Monday, November 21, 2011

The Way They Used to Do It


When I go back a hundred years I read these things in the local paper. Local farmers lose several head of stock from rabies. The aftermath of a mad dog scare three months ago results in an enormous loss to farmers. Stock owners of Helendale and Coburn townships are the heaviest losers. . . an article reprinted from Lincoln Center, Kansas reported men held a girl prostrate while hot tar was applied on her naked body. It didn't say why. . . a woman from the southwest of Leonard was taken by a deputy to Wahpeton to verify her insanity. It named her and said her husband referred her. . . a quip quoted one woman who said, "Do not marry a poet," but then asked, "but suppose he doesn't show any symptoms before marriage?" . . . stories and books were published in serial form for the entertainment of the readers. This one caught my eye because I have owned this book for a long time. A large box ad proclaimed, "A new serial story to appear in The Progress: "Burning Daylight by Jack London. It is the best work yet produced by this masterful writer who has roughed it in many fields of adventure.

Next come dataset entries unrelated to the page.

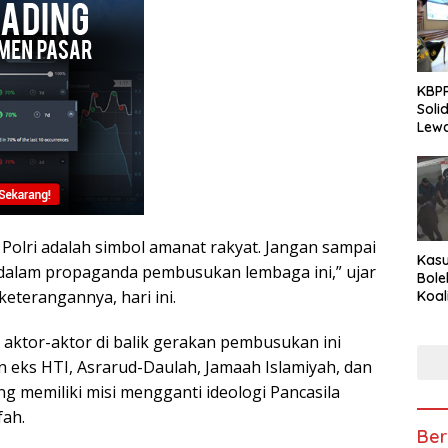
KBPP
Soli
Lewa
Peng
Polri adalah simbol amanat rakyat. Jangan sampai
Kasu
k dalam propaganda pembusukan lembaga ini,” ujar
Bole
eterangannya, hari ini.
Koal
Peny
Tra
 aktor-aktor di balik gerakan pembusukan ini
n eks HTI, Asrarud-Daulah, Jamaah Islamiyah, dan
g memiliki misi mengganti ideologi Pancasila
fah.
Ber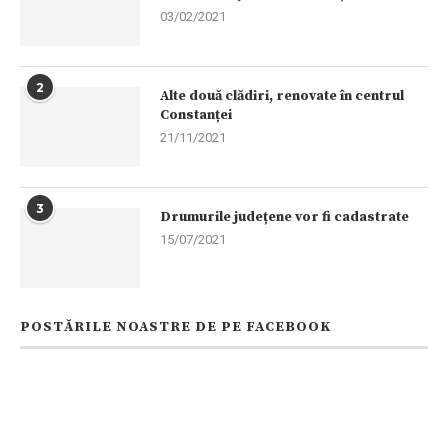
03/02/2021
2
Alte două clădiri, renovate în centrul
Constanței
21/11/2021
3
Drumurile județene vor fi cadastrate
15/07/2021
POSTĂRILE NOASTRE DE PE FACEBOOK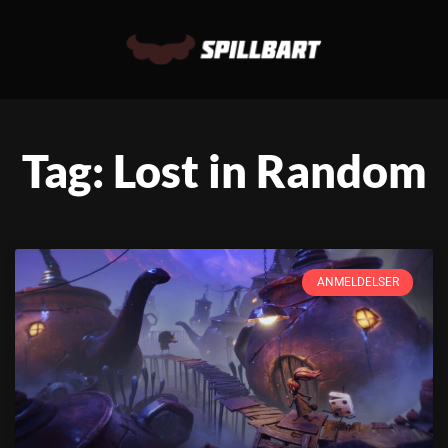
Tag: Lost in Random
ANMELDELSER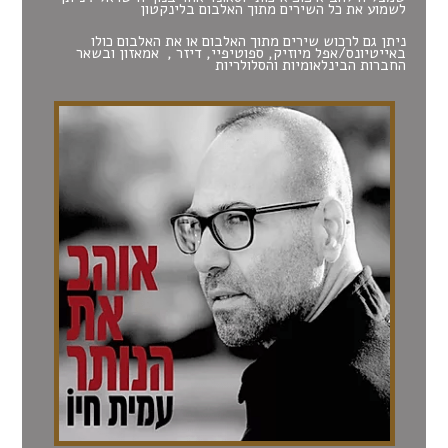
לשמוע את כל השירים מתוך האלבום ב
לינקטון
ניתן גם לרכוש שירים מתוך האלבום או את האלבום כולו
ב
אייטיונס/אפל מיוזיק
,
ספוטיפיי
,
דיזר
,
אמאזון
ובשאר
החברות הבינלאומיות והסלולריות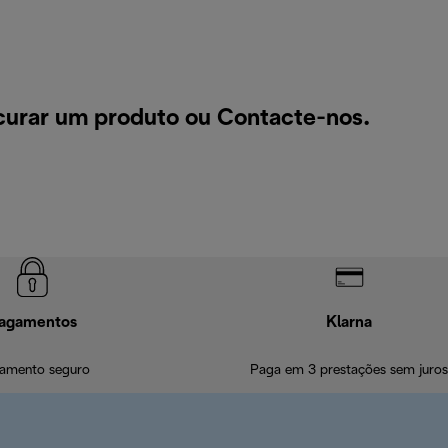
ocurar um produto ou
Contacte-nos
.
agamentos
Klarna
amento seguro
Paga em 3 prestações sem juros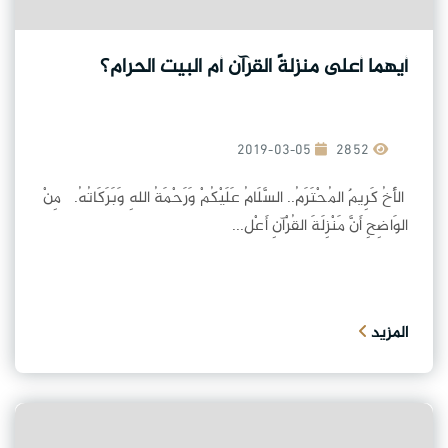
أيهما أعلى منزلةً القرآن أم البيت الحرام؟
2019-03-05
2852
الأَخُ كَرِيمٌ المُحْتَرَمُ.. السَّلَامُ عَلَيْكُمْ وَرَحْمَةُ اللهِ وَبَرَكَاتُهُ. مِنْ
الوَاضِحِ أَنَّ مَنْزِلَةَ القُرْآنِ أَعْل...
المزيد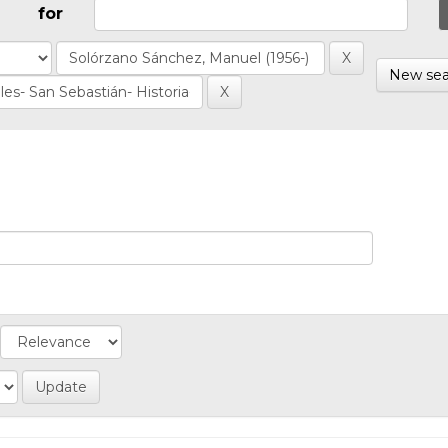
for
New sea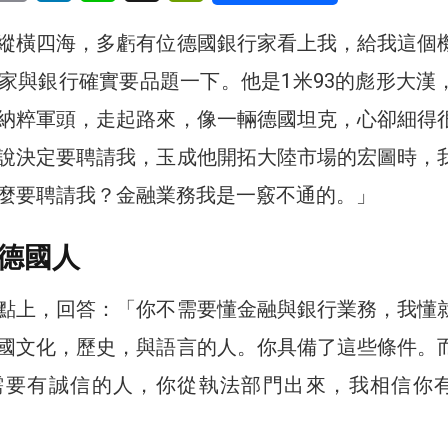
縱橫四海，多虧有位德國銀行家看上我，給我這個
家與銀行確實要品題一下。他是1米93的彪形大漢
納粹軍頭，走起路來，像一輛德國坦克，心卻細得
說決定要聘請我，玉成他開拓大陸市場的宏圖時，
麼要聘請我？金融業務我是一竅不通的。」
德國人
點上，回答：「你不需要懂金融與銀行業務，我懂
國文化，歷史，與語言的人。你具備了這些條件。
需要有誠信的人，你從執法部門出來，我相信你
」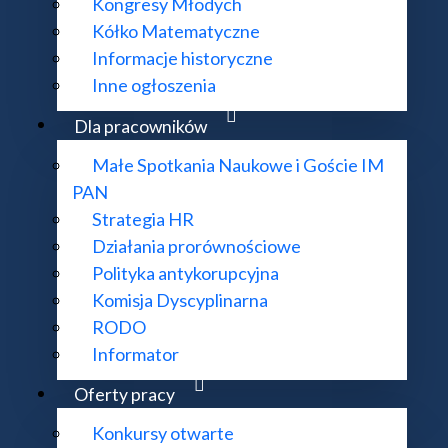
Kongresy Młodych
Kółko Matematyczne
Informacje historyczne
ie Zoom)
Inne ogłoszenia
Dla pracowników
Małe Spotkania Naukowe i Goście IM
PAN
Strategia HR
Działania prorównościowe
Polityka antykorupcyjna
Komisja Dyscyplinarna
RODO
Informator
Oferty pracy
Konkursy otwarte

Burning Daylignt is a character fashioned out of the frozen North; how he comes out of the Klondike with wealth won from the obdurate earth, is vanquished and stripped of his millions in Wall Street, regains them, and returning to the west from whence he came, is conquered anew by love, then to renounce his riches, is told in the powerful style of this author who has achieved world-wide popularity. It will be started in The Progress about December 15."

Then I read in the 1885 issue of The Progress some very gory reporting about the execution of Louis Riel who was known as the leader of the half-breeds. Many of the bull whacking ox-cart drivers coming through here were half-breeds and held Riel in high esteem. This is the language used by the old-time newspaper men, "Louis Riel meets his death like a brave man and declines to make a speech upon the gallows. He was told he would have two minutes to pray, and he repeated The Lord's Prayer. He invoked the aid of Jesus, Mary, and Joseph and the other saints. Two priests stood by him and to their exhortations to stand firm, Riel said he was not afraid to die. The rope was now adjusted by the hideous looking hangman who also drew the white cap over Riel's face. The suspense was terrible and could not last much longer. When the words Lead us not into temptation were reached the deputy sheriff nodded to the hangman who kept his eyes fixed on him. The drop was nine feet, and the victim fell with terrible force, so that his neck was broken instantly. . . The description went on with the doctor performing the post mortem who said, "The execution was most cleverly performed. No death could be more merciful." Believe it or not I left out many of the descriptive gory details. News was reported a bit differently then.